There is a professor in my department who spent the first 50 years of his life at Oxford - his father was an Oxford don, he grew up in Oxford, was educated at Oxford, then taught at Oxford until he was 50. Then, at 50, he decided to move to the U.S., and he says one reason is that he was frustrated that Oxford is still so entrenched in the British class system and admits so few minority students.
(sorry I forgot I had comment screening on - have unscreened now)
I would not be surprised if Scottish universities are more welcoming. I was at school with a Ugandan-Asian boy who despite outstanding grades was turned down by every English university he went to, but was accepted by Aberdeen
|Date:||December 7th, 2010 06:03 pm (UTC)|| |
only one British person of black Caribbean descent was accepted into any Oxford college in the last year. One.
I was astonished. It appears there were a few other black people around, foreign students and those with entirely African descent.
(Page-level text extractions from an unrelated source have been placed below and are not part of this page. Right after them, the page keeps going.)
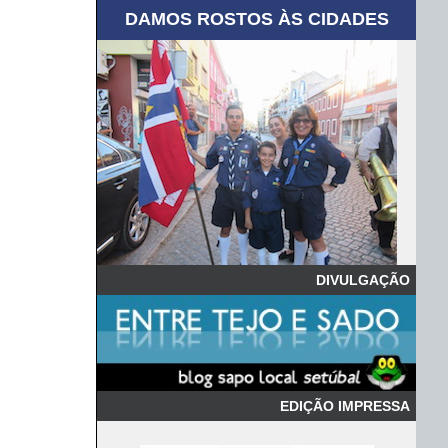
DAMOS ROSTOS ÀS CIDADES
DIVULGAÇÃO
EDIÇÃO IMPRESSA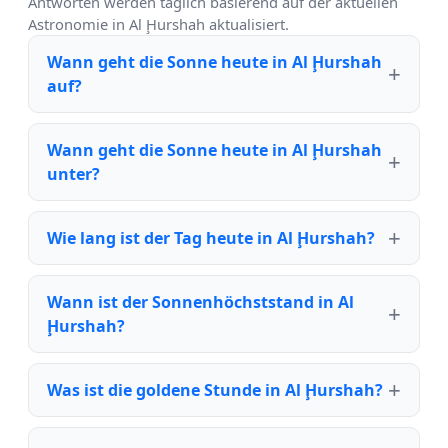
Antworten werden täglich basierend auf der aktuellen
Astronomie in Al Ḩurshah aktualisiert.
Wann geht die Sonne heute in Al Ḩurshah
auf?
Wann geht die Sonne heute in Al Ḩurshah
unter?
Wie lang ist der Tag heute in Al Ḩurshah?
Wann ist der Sonnenhöchststand in Al
Ḩurshah?
Was ist die goldene Stunde in Al Ḩurshah?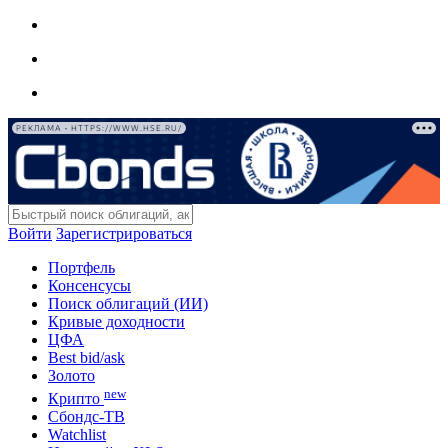
РЕКЛАМА • HTTPS://WWW.HSE.RU/
Войти
Зарегистрироваться
Портфель
Консенсусы
Поиск облигаций (ИИ)
Кривые доходности
ЦФА
Best bid/ask
Золото
new
Крипто
Сбондс-ТВ
Watchlist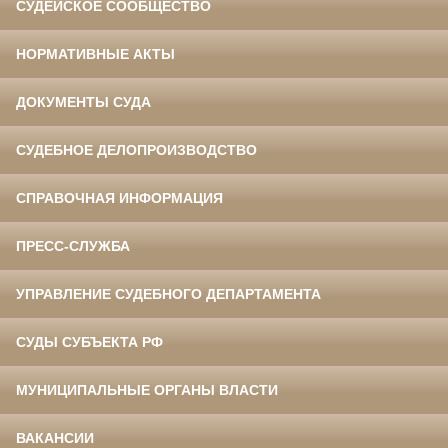
СУДЕЙСКОЕ СООБЩЕСТВО
НОРМАТИВНЫЕ АКТЫ
ДОКУМЕНТЫ СУДА
СУДЕБНОЕ ДЕЛОПРОИЗВОДСТВО
СПРАВОЧНАЯ ИНФОРМАЦИЯ
ПРЕСС-СЛУЖБА
УПРАВЛЕНИЕ СУДЕБНОГО ДЕПАРТАМЕНТА
СУДЫ СУБЪЕКТА РФ
МУНИЦИПАЛЬНЫЕ ОРГАНЫ ВЛАСТИ
ВАКАНСИИ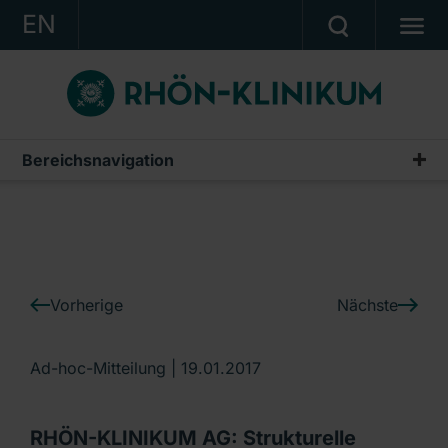
EN
KONZERN
KLINIKEN
KARRIERE
Bereichsnavigation
IR-News
INVESTOR RELATIONS
PRESSE
KONTAKT
Vorherige
Nächste
Ein Unternehmen der RHÖN-KLINIKUM AG
Ad-hoc-Mitteilung |
19.01.2017
RHÖN-KLINIKUM AG: Strukturelle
I keep forgetting that there is a class system in the UK until things like this come up. It just boggles my mind, because it's so completely illogical.
If there is such a prejudice against different accents... how would folks from The Colonies fare?
Other people will be able to answer better than me. My feeling is that to some extent foreigners are outside the system, and therefore get a pass, but at the same time are never completely accepted into the mainstream either. I could be wrong.